Ternyata tidak sampai setengah jam Ana sudah kembali, dan ketika di tiba di mobil, dia melihat Kana sedang tertidur, Ana mengetuk pintu mobil karena dikunci dari dalam.
Kana memakai topi dan kaca mata hitam selama tidur, padahal dari tadi kedua benda itu tidak dipakainya, mungkin khawatir dikenali satpam.
"Niat banget tidur pake topi sama kaca mata," komentar Ana ketika masuk ke mobil.
Kana meletakkan topi nya ke kursi belakang tapi kacamatanya tidak dilepas.
"Pengen aja."
"Takut pas mimpi mataharinya lagi terik - teriknya ya ... takut silau dan kepanasan."
Kana terkekeh sambil mengambil botol air mineral yang dia letakkan di holder gelas tepat di depan AC, pasti dia mendinginkan air di sana.
"Kemana lagi kita?" tanya Kana.
"Balik aja deh ... udah lama di luar," jawab Ana.
"Ke apartemen?"
"Ya, emangnya kemana lagi?"
"O iya juga ya, masa ke rumah aku," sahut Kana lalu menjalankan mobilnya keluar dari rumah sakit menuju apartemen Ana.
Menjelang jam lima sore mereka sudah sampai di Hamptons lagi. Mereka naik ke lantai lima belas, sebelumnya Ana mampir melihat box suratnya, dia selalu lupa mengeceknya, dan memang kosong.
"Mau kopi nggak An?" tanya Kana yang kini menghampiri mesin kopinya yang masih tertutup cover plastik.
Ana yang sedang menyalakan Ac kamar menyahut," Nggak ah, nanti aku nggak bisa tidur lagi, harusnya siang tadi kalau mau ngopi."
"Aku kurangi espressonya, setengah takaran," tawar Kana lagi.
Sambil bertolak pinggang seperti berpikir, Ana akhirnya menyetujui," Oke, setengah takaran."
Seperti dua hari yang lalu, sekarang mereka duduk lagi menikmati langit senja yang akan berganti malam dengan kopi hangat setengah takaran.
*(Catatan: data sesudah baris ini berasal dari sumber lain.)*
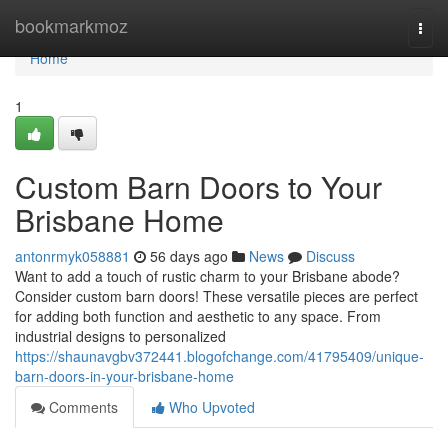
Home
bookmarkmoz
Togg
navi
Home
1
Custom Barn Doors to Your
Brisbane Home
antonrmyk058881
56 days ago
News
Discuss
Want to add a touch of rustic charm to your Brisbane abode?
Consider custom barn doors! These versatile pieces are perfect
for adding both function and aesthetic to any space. From
industrial designs to personalized
https://shaunavgbv372441.blogofchange.com/41795409/unique-
barn-doors-in-your-brisbane-home
Comments
Who Upvoted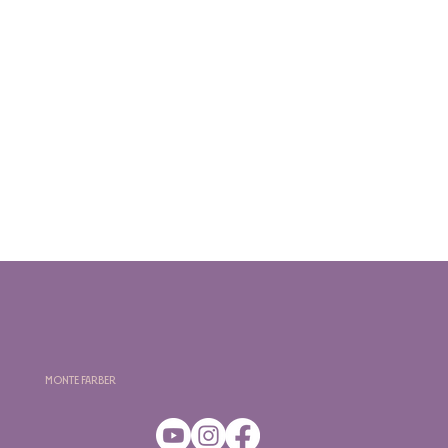
Monte Farber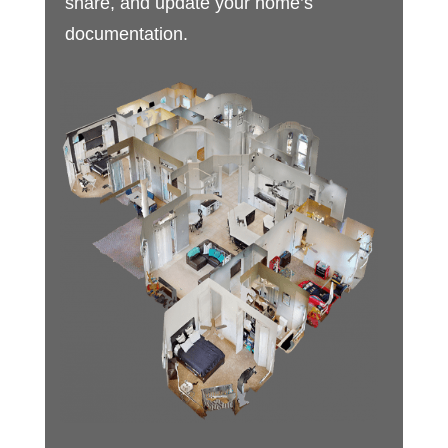
share, and update your home’s
documentation.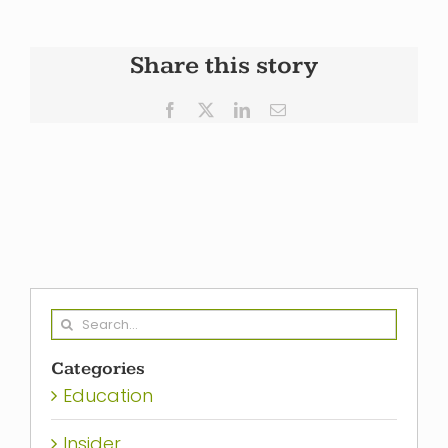
Share this story
Facebook
X
LinkedIn
Email
Search
for:
Categories
Education
Insider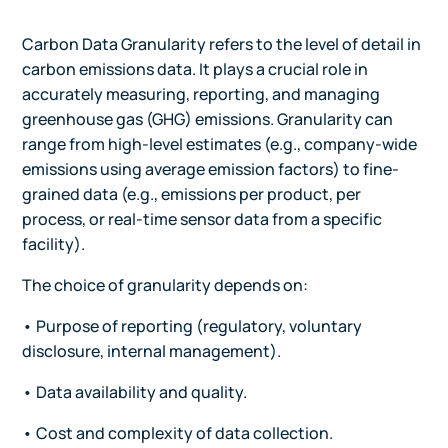
Carbon Data Granularity refers to the level of detail in
carbon emissions data. It plays a crucial role in
accurately measuring, reporting, and managing
greenhouse gas (GHG) emissions. Granularity can
range from high-level estimates (e.g., company-wide
emissions using average emission factors) to fine-
grained data (e.g., emissions per product, per
process, or real-time sensor data from a specific
facility).
The choice of granularity depends on:
• Purpose of reporting (regulatory, voluntary
disclosure, internal management).
• Data availability and quality.
• Cost and complexity of data collection.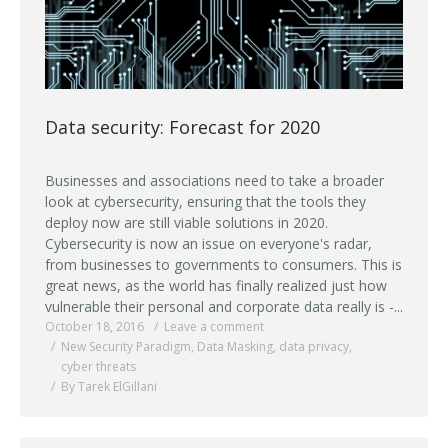
Data security: Forecast for 2020
Businesses and associations need to take a broader
look at cybersecurity, ensuring that the tools they
deploy now are still viable solutions in 2020.
Cybersecurity is now an issue on everyone's radar,
from businesses to governments to consumers. This is
great news, as the world has finally realized just how
vulnerable their personal and corporate data really is -...
October 18, 2016
Leave a comment
New Security Paradigm
,
Data Masking
,
data privacy
,
cyber threats
By Tarek ElGillani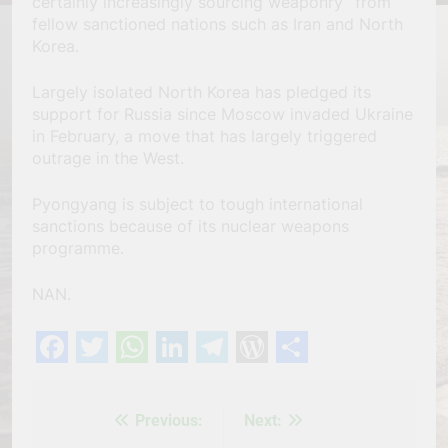
certainly increasingly sourcing weaponry’’ from
fellow sanctioned nations such as Iran and North
Korea.
Largely isolated North Korea has pledged its
support for Russia since Moscow invaded Ukraine
in February, a move that has largely triggered
outrage in the West.
Pyongyang is subject to tough international
sanctions because of its nuclear weapons
programme.
NAN.
Facebook
Twitter
WhatsApp
LinkedIn
Telegram
WordPress
Share
Previous:
Next:
Post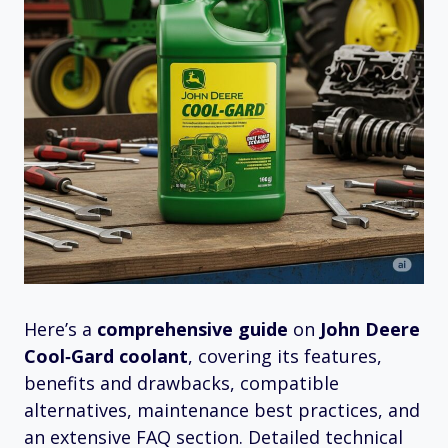
Here’s a
comprehensive guide
on
John Deere
Cool‑Gard coolant
, covering its features,
benefits and drawbacks, compatible
alternatives, maintenance best practices, and
an extensive FAQ section. Detailed technical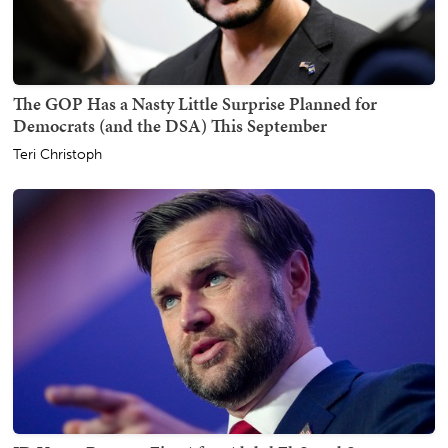
The GOP Has a Nasty Little Surprise Planned for
Democrats (and the DSA) This September
Teri Christoph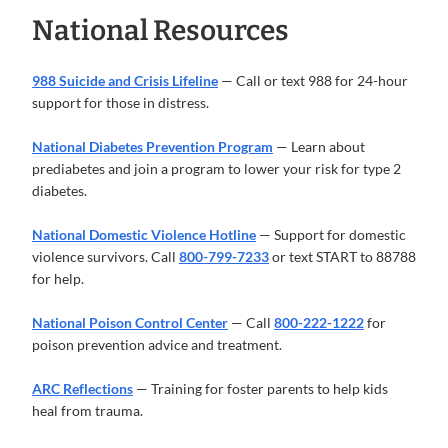
National Resources
988 Suicide and Crisis Lifeline
— Call or text 988 for 24-hour
support for those in distress.
National Diabetes Prevention Program
— Learn about
prediabetes and join a program to lower your risk for type 2
diabetes.
National Domestic Violence Hotline
— Support for domestic
violence survivors. Call
800-799-7233
or text START to 88788
for help.
National Poison Control Center
— Call
800-222-1222
for
poison prevention advice and treatment.
ARC Reflections
— Training for foster parents to help kids
heal from trauma.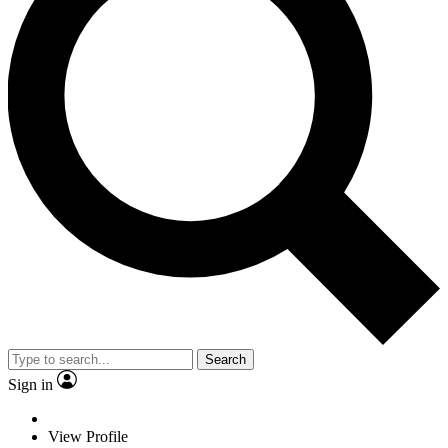
Search
Sign in
View Profile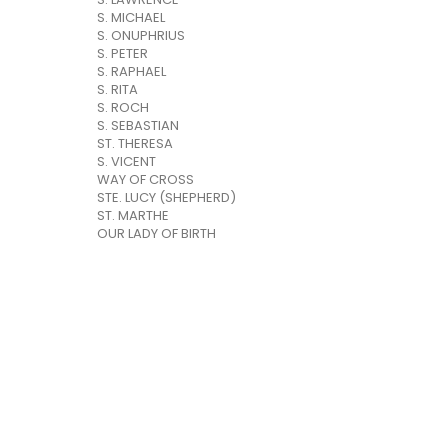
S. MICHAEL
S. ONUPHRIUS
S. PETER
S. RAPHAEL
S. RITA
S. ROCH
S. SEBASTIAN
ST. THERESA
S. VICENT
WAY OF CROSS
STE. LUCY (SHEPHERD)
ST. MARTHE
OUR LADY OF BIRTH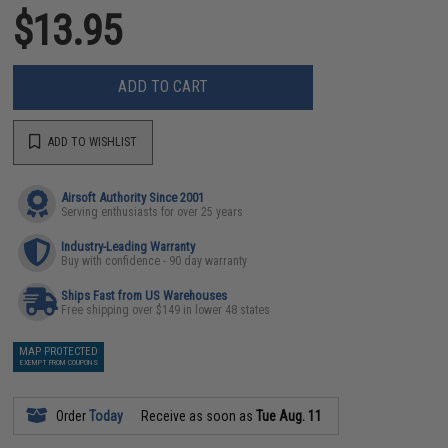
$13.95
ADD TO CART
ADD TO WISHLIST
Airsoft Authority Since 2001
Serving enthusiasts for over 25 years
Industry-Leading Warranty
Buy with confidence - 90 day warranty
Ships Fast from US Warehouses
Free shipping over $149 in lower 48 states
MAP PROTECTED
EXEMPT FROM COUPONS
Order
Today
Receive as soon as
Tue Aug. 11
"Ayahku mau datang Rabu depan," ucap Ana.
"Sendiri?"
Ana mengangguk, " Ada kerjaan tiga hari hari dua malam di Sahid. Kayaknya aku nginep di sana selama ayah di Jakarta, soalnya dia nggak bisa ke sini."
"Kamu ke rumah sakit dari sana? Bukannya tambah jauh ya?"
"Nggak apa - apa, cuma dua hari, mumpung ada ayah. Sudah lama kami nggak cerita - cerita."
"Kenalin dong sama ayah kamu."
Ana menoleh ke arah Kana," Nggak ah, nanti ayah aku malah berpikir yang macam - macam," tolak Ana.
"Emang kenapa sih?"
"Nggak lah, aku nggak pernah punya teman akrab beberapa tahun belakangan ini, apa nggak syiok dia kalo lihat aku punya bestie cowok?"
Kana terkekeh.
"Pasti ayah kamu senang kalo sekarang kamu punya teman akrab, setidaknya anaknya nggak sendirian di Jakarta."
Ana menggeleng, nggak .. dia nggak mau ayahnya akan berpikir yang tidak - tidak.
"Eh ... Dean tadi kayaknya kaget banget lihat kita jalan bareng," Ana teringat Dean sekaligus mengalihkan pembicaraan tentang Ayahnya.
"Nggak, dia nggak kaget. Kan dia tahu kita akrab."
"O ya?"
"Iya, aku cerita sama dia kalo aku berteman sama kamu, mau minta nilai bagus di stase mayor Obgyn, biar lulus nanti," jawab Kana berbohong.
Ana tertawa. "Nanti kayaknya bakal nambah teman lagi nih aku, teman - teman kamu pada deket ke aku semua dengan pikiran yang sama kayak kamu gitu."
"Ooowh nggak boleh, mereka harus cari jalan Ninja masing masing kalo mau dapat nilai bagus."
Ana masih tertawa, Kana paling bisa merendah, tentu saja nilainya sudah sempurna tanpa campur tangan dirinya.